Five weeks had passed since Ali almost killed them. As soon as they got home from the Poconos, Wilden and the other Rosewood PD detectives had opened an official investigation into Ali. Her house of cards collapsed ridiculously fast: Police found copies of A’s notes to the girls on a cell phone underneath the deck behind the DiLaurentises’ new house. They’d discovered that the laptop found in Billy’s truck had been tampered with. They analyzed the Polaroids Aria had found in the woods and determined that the reflection in the windows was one of the DiLaurentis sisters. It was unclear why Ali had taken the photos—except that she was obsessed with the life her sister had stolen from her—but she must have buried the photos shortly after pushing her sister in the hole, ridding herself of the evidence.

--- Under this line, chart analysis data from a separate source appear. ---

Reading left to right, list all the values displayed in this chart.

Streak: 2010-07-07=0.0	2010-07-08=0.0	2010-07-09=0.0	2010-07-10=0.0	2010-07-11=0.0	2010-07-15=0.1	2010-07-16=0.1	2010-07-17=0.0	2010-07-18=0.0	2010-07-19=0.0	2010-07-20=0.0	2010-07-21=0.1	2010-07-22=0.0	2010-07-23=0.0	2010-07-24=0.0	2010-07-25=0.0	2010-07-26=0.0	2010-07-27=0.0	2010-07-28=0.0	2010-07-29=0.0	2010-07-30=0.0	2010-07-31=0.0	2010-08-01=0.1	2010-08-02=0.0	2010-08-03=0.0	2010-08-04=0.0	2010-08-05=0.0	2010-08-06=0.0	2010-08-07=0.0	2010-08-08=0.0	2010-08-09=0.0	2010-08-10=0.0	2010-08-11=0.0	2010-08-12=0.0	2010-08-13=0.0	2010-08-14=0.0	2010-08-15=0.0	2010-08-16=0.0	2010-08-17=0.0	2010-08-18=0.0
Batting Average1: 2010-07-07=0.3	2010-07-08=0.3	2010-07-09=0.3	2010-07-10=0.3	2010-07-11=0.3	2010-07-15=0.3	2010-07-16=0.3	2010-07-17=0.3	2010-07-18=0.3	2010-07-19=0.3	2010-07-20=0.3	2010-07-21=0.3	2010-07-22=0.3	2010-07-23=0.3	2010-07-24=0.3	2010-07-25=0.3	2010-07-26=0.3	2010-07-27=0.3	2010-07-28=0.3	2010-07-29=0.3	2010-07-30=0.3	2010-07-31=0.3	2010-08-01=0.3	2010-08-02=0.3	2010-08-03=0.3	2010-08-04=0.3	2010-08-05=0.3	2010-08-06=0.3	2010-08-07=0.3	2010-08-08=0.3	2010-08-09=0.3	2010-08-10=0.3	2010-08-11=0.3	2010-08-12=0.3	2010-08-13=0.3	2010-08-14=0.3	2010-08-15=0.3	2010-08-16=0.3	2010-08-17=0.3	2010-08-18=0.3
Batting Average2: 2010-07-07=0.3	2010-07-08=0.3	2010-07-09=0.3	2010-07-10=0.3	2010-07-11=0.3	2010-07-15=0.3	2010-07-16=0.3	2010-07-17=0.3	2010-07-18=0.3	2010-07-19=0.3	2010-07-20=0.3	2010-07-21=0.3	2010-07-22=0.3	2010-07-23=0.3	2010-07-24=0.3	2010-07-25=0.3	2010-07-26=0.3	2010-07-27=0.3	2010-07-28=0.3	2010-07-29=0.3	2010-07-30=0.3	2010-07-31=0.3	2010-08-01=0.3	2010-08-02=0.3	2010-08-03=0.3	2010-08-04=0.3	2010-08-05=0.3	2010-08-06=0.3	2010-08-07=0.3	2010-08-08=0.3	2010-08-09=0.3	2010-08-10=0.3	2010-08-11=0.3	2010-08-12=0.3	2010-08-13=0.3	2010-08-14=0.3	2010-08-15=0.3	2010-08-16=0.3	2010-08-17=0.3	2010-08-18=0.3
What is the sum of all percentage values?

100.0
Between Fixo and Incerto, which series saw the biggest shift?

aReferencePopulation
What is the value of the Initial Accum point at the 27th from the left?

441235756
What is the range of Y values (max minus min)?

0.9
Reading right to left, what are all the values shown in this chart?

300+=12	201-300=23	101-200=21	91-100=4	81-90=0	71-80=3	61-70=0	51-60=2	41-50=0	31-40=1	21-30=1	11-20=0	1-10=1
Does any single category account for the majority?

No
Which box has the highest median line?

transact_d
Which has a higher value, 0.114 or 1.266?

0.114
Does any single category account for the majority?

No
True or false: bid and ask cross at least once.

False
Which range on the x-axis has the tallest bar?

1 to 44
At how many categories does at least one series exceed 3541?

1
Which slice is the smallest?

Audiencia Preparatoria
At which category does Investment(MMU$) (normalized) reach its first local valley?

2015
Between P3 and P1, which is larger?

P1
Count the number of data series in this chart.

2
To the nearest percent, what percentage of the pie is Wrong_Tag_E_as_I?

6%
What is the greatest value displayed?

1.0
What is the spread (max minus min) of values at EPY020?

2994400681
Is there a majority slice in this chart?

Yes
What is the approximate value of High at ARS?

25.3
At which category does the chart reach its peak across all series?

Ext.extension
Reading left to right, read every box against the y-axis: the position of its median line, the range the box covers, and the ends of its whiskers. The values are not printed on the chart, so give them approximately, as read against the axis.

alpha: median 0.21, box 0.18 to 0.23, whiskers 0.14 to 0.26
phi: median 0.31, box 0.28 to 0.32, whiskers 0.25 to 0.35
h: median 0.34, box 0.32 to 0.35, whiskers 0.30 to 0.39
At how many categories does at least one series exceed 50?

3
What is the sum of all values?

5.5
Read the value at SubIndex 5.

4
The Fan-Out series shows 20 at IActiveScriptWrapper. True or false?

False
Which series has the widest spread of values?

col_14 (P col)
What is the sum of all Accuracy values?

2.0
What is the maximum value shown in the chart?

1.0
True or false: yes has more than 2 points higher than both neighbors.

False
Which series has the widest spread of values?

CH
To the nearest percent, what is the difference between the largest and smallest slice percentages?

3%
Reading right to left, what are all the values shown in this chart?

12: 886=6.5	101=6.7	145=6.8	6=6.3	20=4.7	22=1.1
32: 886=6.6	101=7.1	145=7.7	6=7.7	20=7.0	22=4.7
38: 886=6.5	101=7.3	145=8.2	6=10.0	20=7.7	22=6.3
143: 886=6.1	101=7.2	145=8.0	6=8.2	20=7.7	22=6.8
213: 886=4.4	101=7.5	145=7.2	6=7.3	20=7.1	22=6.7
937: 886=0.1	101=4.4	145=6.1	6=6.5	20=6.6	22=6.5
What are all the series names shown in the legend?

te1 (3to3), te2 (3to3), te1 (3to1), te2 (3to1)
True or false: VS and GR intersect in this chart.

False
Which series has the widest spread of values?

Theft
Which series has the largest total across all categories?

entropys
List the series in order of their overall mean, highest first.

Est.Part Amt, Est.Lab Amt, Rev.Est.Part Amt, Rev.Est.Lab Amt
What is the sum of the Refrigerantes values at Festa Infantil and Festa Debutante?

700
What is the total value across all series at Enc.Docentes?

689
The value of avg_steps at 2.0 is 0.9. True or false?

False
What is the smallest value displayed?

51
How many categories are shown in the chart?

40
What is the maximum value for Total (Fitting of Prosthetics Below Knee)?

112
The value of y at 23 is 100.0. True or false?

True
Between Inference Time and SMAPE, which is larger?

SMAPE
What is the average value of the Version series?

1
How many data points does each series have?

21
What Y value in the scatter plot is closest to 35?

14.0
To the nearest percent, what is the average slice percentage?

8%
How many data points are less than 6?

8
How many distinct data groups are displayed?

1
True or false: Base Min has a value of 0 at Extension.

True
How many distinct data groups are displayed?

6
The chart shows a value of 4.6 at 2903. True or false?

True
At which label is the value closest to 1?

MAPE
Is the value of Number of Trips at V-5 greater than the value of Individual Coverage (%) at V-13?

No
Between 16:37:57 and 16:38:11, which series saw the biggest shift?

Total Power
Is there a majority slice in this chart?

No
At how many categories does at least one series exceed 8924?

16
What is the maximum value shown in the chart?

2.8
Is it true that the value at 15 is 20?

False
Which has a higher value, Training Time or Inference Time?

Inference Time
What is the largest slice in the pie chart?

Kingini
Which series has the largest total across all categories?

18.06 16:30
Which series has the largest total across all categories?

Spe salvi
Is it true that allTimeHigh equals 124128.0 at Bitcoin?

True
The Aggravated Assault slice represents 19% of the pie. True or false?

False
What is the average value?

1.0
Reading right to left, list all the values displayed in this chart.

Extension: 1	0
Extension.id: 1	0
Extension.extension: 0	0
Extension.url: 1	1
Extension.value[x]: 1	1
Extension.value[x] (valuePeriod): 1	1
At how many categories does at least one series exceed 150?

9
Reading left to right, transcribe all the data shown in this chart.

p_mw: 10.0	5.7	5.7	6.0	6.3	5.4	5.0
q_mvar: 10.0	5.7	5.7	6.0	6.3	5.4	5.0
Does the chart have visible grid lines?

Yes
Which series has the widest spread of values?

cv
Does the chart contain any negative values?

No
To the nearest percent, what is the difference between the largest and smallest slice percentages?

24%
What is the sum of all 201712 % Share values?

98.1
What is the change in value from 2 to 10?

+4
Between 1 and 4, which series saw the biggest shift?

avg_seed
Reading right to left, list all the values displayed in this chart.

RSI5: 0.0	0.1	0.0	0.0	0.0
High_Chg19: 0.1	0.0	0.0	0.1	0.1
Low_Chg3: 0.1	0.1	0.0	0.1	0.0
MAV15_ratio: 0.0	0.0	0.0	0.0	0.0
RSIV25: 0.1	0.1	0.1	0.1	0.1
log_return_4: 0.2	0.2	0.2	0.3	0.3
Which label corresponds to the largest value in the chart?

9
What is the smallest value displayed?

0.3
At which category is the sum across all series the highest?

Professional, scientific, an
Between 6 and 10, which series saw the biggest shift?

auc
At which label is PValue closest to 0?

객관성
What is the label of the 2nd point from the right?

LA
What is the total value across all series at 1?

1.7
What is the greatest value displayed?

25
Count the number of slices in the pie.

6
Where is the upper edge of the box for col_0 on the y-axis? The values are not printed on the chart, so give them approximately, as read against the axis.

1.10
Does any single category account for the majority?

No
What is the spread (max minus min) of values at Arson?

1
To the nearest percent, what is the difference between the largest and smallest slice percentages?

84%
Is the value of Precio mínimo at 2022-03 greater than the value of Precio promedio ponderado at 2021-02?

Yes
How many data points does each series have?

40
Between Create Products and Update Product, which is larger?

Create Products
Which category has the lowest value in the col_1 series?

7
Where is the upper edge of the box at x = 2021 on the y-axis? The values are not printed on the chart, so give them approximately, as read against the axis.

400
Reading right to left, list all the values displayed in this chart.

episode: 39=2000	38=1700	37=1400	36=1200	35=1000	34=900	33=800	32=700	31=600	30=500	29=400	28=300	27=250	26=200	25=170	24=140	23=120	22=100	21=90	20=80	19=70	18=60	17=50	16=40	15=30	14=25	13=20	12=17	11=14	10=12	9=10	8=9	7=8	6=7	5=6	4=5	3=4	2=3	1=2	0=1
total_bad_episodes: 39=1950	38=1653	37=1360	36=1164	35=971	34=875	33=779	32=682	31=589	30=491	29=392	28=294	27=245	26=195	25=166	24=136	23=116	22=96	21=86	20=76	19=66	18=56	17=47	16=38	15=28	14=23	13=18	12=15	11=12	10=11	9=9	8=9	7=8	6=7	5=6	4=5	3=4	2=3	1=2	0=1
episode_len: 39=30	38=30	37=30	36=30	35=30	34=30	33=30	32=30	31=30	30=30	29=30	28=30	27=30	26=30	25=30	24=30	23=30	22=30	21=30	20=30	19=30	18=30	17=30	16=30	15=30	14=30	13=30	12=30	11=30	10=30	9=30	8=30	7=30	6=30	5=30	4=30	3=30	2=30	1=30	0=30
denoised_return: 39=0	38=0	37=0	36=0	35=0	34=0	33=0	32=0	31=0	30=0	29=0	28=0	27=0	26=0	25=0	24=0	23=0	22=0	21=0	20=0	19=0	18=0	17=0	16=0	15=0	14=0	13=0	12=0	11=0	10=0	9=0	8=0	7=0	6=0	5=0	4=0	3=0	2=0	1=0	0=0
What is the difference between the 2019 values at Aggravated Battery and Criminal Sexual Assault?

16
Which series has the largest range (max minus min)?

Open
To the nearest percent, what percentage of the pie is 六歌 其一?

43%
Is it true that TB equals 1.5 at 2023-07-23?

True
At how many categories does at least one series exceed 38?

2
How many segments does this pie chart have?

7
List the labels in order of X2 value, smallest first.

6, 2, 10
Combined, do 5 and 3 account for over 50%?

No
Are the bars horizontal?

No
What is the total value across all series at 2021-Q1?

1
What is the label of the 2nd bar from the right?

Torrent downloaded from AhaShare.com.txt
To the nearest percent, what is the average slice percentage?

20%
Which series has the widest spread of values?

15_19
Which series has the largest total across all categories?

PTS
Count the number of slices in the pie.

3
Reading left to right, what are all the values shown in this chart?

There was some talk of arresting the DiLaurentis family as accessories to Ali’s crimes, but Mr. and Mrs. DiLaurentis and even Jason had fled the area without a trace. Hanna took another sip of her coffee, letting the hot liquid wash over her tongue. Had they suspected all along that one sister had killed the other? Was that why they’d quickly whisked her back to the mental hospital after the girl everyone thought was Ali went missing? Or had Mr. and Mrs. DiLaurentis vanished simply out of shame and horror that their beautiful, perfect daughter had done such barbaric things?
As for Hanna and the others, the Ali aftermath had been insane. Reporters banged on their doors at all hours of the night. The girls traveled to New York for an interview on the Today show and did a photo shoot in People. They attended a society-studded gala concert sponsored by the Philadelphia Orchestra to raise money for Jenna’s Seeing Eye Dogs Fund and a new scholarship set up in Ian Thomas’s name. But things had just begun to calm down, and life had almost returned to semi-normal.
Hanna tried not to think about what had happened with Ali, but that was like asking her to go a whole day not counting calories—pointless. All this time, Hanna had thought Ali had chosen her because she’d seen some special spark in Hanna that simply needed to be nurtured and encouraged. But she’d befriended her for the exact opposite reasons. Hanna had been unspecial. A joke. A ploy for revenge. The only saving grace was that Ali had done this to all of them, not only her. And now that Hanna knew both sisters were crazy, would she really have wanted to be singled out by either of them?
Aria tipped back her coffee cup so far that Hanna could see the recycled paper mark on the bottom. “So when are the movers coming?”